* **GIVEN REQUEST 1**: In the rule-change filing, take everything from "II. Self-Regulatory Organization's" down to "statements." and write it out again, substituting "synopses" for "summaries".
* **GIVEN REQUEST 2**:
Answer these from the rule-change filing:
(a) Where can the text of the proposed rule change be found?
(b) In which sections are the Exchange's summaries set forth?
(c) Which Equity Rule does the Exchange propose to amend to expand two exemptions?

* **GIVEN TEXT**:
[start]
The text of the proposed rule change is available on the Exchange's
website at https://nasdaqbx.cchwallstreet.com/, at the principal office
of the Exchange, and at the Commission's Public Reference Room.
II. Self-Regulatory Organization's Statement of the Purpose of, and
Statutory Basis for, the Proposed Rule Change
In its filing with the Commission, the Exchange included statements
concerning the purpose of and basis for the proposed rule change and
discussed any comments it received on the proposed rule change. The
text of these statements may be examined at the places specified in
Item IV below. The Exchange has prepared summaries, set forth in
sections A, B, and C below, of the most significant aspects of such
statements.
A. Self-Regulatory Organization's Statement of the Purpose of, and
Statutory Basis for, the Proposed Rule Change
1. Purpose
The Exchange is proposing to amend the Equity Rule 6950 Series \5\
concerning the Order Audit Trail System to: (1) Renumber the whole
Equity Rule 6950 Series to conform it to the numbering convention used
by the Nasdaq Stock Market LLC (``Nasdaq'') and FINRA; (2) amend Equity
Rule 7410A to expand two exemptions and to make technical changes to
text under the Rule; (3) delete inapplicable text from Equity Rules
7430A, 7440A and 7450A and make other conforming changes to these
Rules; (4) reorganize rule text under Equity Rule 7450A; (5) delete
current Equity Rules 6957and 6958.
[end]
* **DATA LISTING**:
[start]
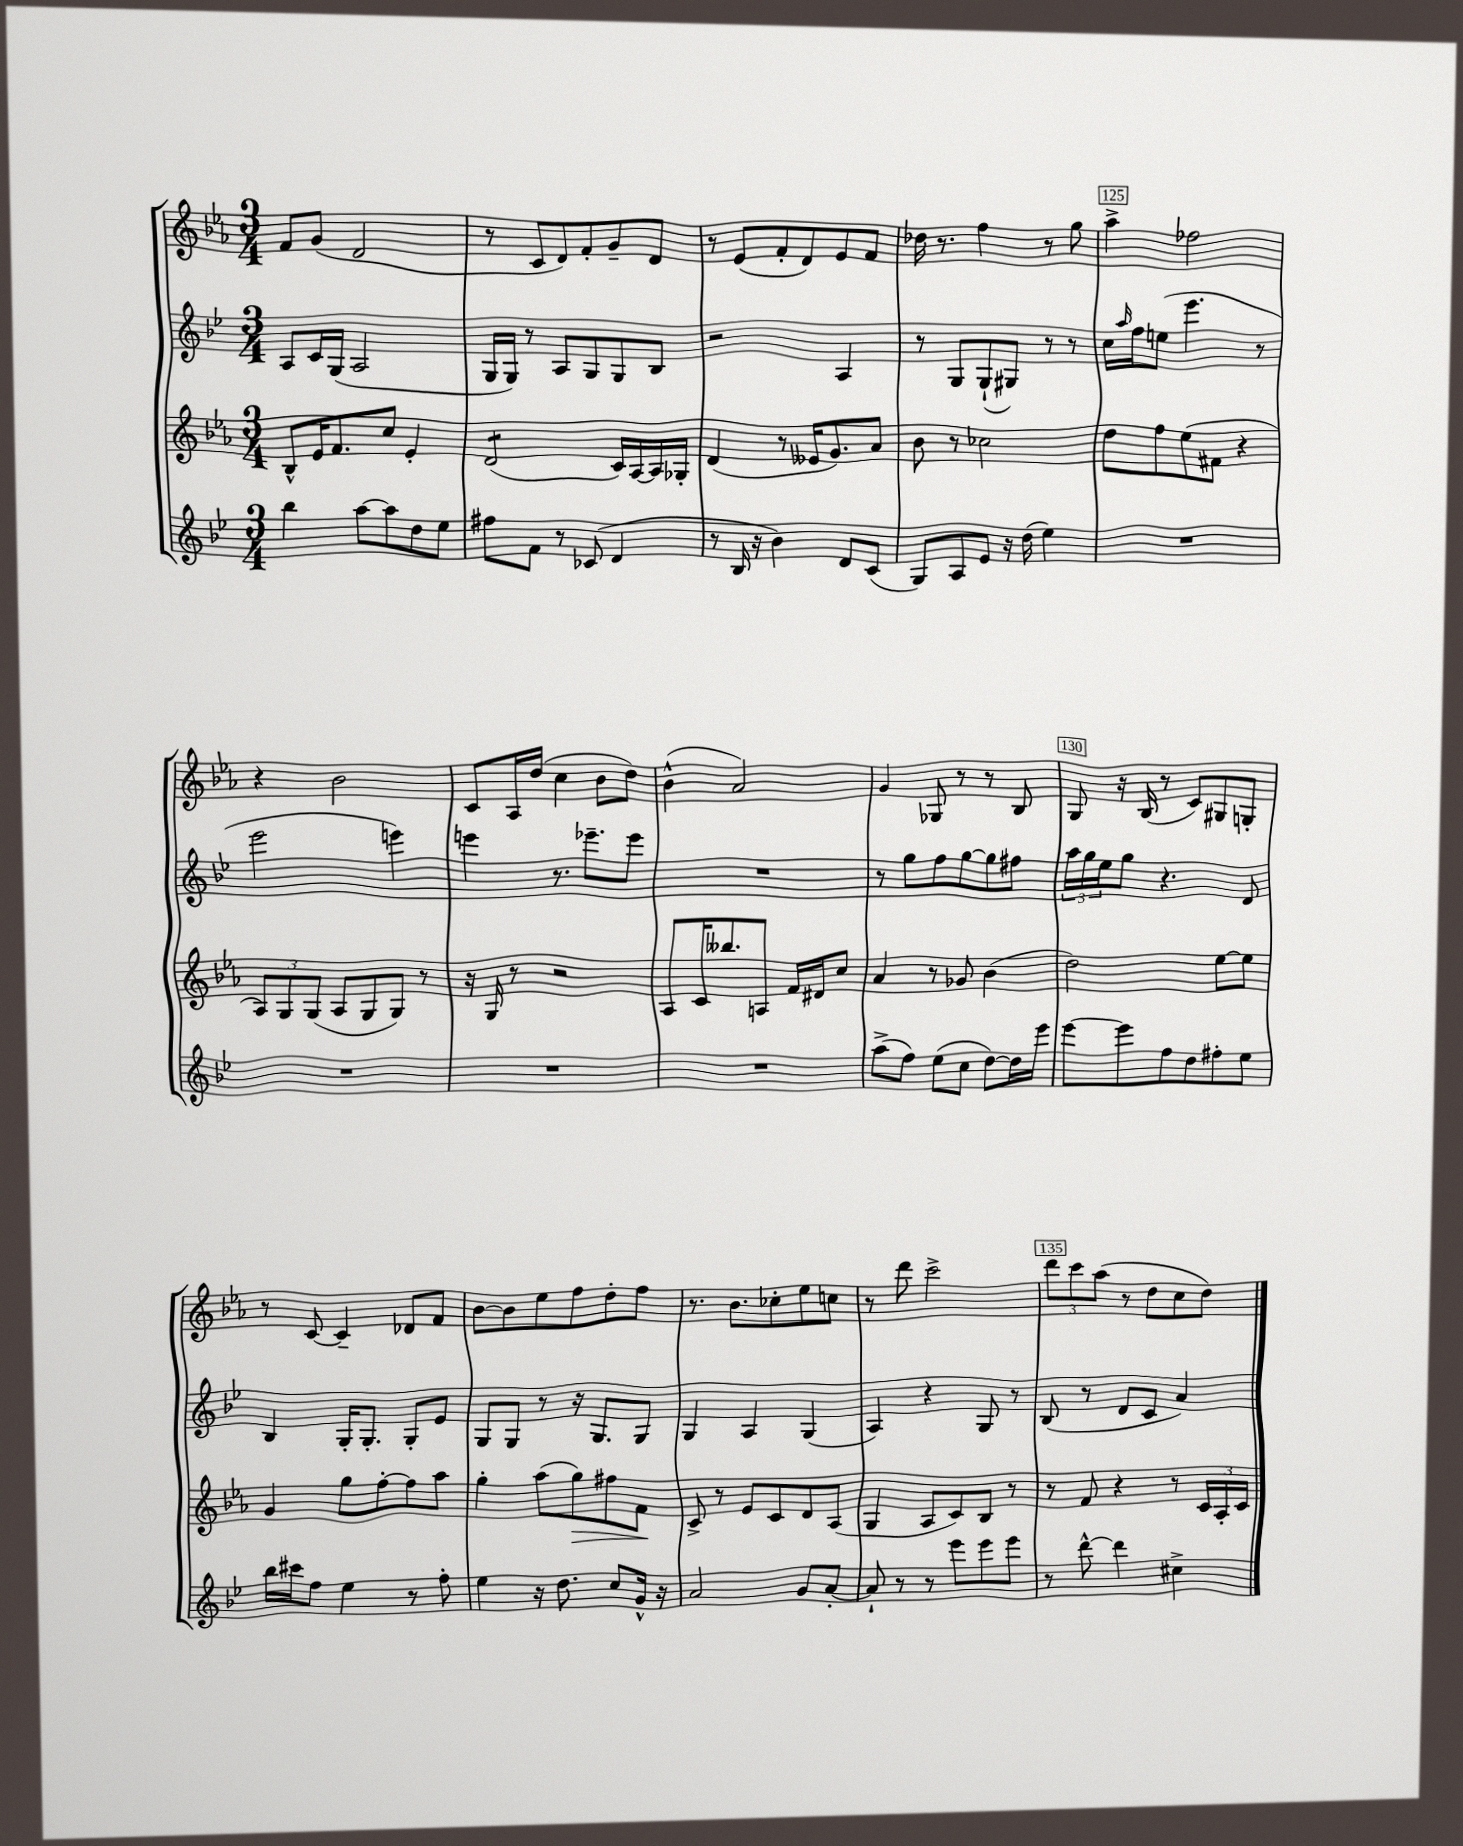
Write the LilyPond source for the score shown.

<<
\new StaffGroup <<
\new Staff = "s0" {
    \clef treble \key ees \major \numericTimeSignature \time 3/4
    f'8 g'8( d'2 |
    r8 c'8 d'8) f'8-. g'8-- d'8 |
    r8 ees'8( f'8-. d'8) ees'8 f'8 |
    des''16 r8. f''4 r8 g''8 |
    aes''4-> fes''2 |
    r4 bes'2 |
    c'8 aes16 d''16( c''4 bes'8 d''8) |
    bes'4-^( aes'2) |
    g'4 ges8 r8 r8 bes8 |
    g8 r16 bes16( r8 c'8) gis8 g8-. |
    r8 c'8~ c'4-- des'8 f'8 |
    bes'8~ bes'8 ees''8 f''8 d''8-. f''8 |
    r8. bes'8. ces''8-. ees''8 c''8 |
    r8 d'''8 c'''2-> |
    \tuplet 3/2 { d'''8 c'''8 aes''8( } r8 d''8 c''8 d''8) \bar "|." |
}
\new Staff = "s1" {
    \clef treble \key bes \major \numericTimeSignature \time 3/4
    a8 c'16 g16( a2 |
    g16 g16) r8 a8 g8 g8 bes8 |
    r2 a4 |
    r8 g8 g8-!( gis8) r8 r8 |
    c''16 \grace { a''16 } f''16 e''8( ees'''4. r8 |
    ees'''2 e'''4) |
    e'''4 r8. ees'''8.-- ees'''8 |
    R2. |
    r8 g''8 f''8 g''8~ g''8 fis''8 |
    \tuplet 3/2 { a''16 g''16 ees''16 } g''8 r4. d'8 |
    bes4 g16-. g8.-. g8-. ees'8 |
    g8 g8 r8 r16 g8. g8 |
    g4 a4 g4( |
    a4) r4 g8 r8 |
    bes8( r8 d'8 c'8 a'4) \bar "|." |
}
\new Staff = "s2" {
    \clef treble \key ees \major \numericTimeSignature \time 3/4
    bes8-^ ees'16 f'8. c''8 ees'4-. |
    d'2:8( c'16) aes16~ aes16 ges16-. |
    d'4( r8 eeses'16 g'8.) aes'8 |
    bes'8 r8 ces''2 |
    d''8 f''8 ees''8( fis'8 r4 |
    \tuplet 3/2 { aes8) g8 g8( } aes8 g8 g8) r8 |
    r16 g16 r8 r2 |
    aes8 c'16 beses''8. a8 f'16 dis'16 c''8 |
    aes'4 r8 ges'8 bes'4( |
    d''2) ees''8~ ees''8 |
    g'4 g''8 f''8~-. f''8 aes''8 |
    g''4-. aes''8( g''8\>) fis''8 f'8\! |
    c'8-> r8 ees'8 c'8 d'8 aes8( |
    g4 aes8 c'8) bes8 r8 |
    r8 f'8 r4 r8 \tuplet 3/2 { c'16 aes16-. c'16 } \bar "|." |
}
\new Staff = "s3" {
    \clef treble \key bes \major \numericTimeSignature \time 3/4
    bes''4 a''8~ a''8 d''8 ees''8 |
    fis''8 f'8 r8 ces'8( d'4 |
    r8 bes16 r16 bes'4) d'8 c'8( |
    g8) a8 ees'8 r16 d''16( ees''4) |
    R2. |
    R2. |
    R2. |
    R2. |
    a''8->( f''8) ees''8( c''8 d''8~) d''16 ees'''16 |
    ees'''8~ ees'''8 f''8 d''8 fis''8-. ees''8 |
    bes''16 cis'''16 f''8 ees''4 r8 f''8-. |
    ees''4 r16 d''8. c''8 g'16-^ r16 |
    a'2 g'8 a'8~-. |
    a'8-! r8 r8 ees'''8 ees'''8 ees'''8 |
    r8 d'''8~-^ d'''4 cis''4-> \bar "|." |
}
>>
>>
\layout { \context { \Score currentBarNumber = #121 \override BarNumber.break-visibility = ##(#f #t #t) barNumberVisibility = #(every-nth-bar-number-visible 5) \override BarNumber.stencil = #(make-stencil-boxer 0.1 0.3 ly:text-interface::print) } }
[end]
* **FINAL ANSWER 1**:
II. Self-Regulatory Organization's Statement of the Purpose of, and
Statutory Basis for, the Proposed Rule Change
In its filing with the Commission, the Exchange included statements
concerning the purpose of and basis for the proposed rule change and
discussed any comments it received on the proposed rule change. The
text of these statements may be examined at the places specified in
Item IV below. The Exchange has prepared synopses, set forth in
sections A, B, and C below, of the most significant aspects of such
statements.

* **FINAL ANSWER 2**:
(a) On the Exchange's website at https://nasdaqbx.cchwallstreet.com/, at the principal office of the Exchange, and at the Commission's Public Reference Room.
(b) Sections A, B, and C.
(c) Equity Rule 7410A.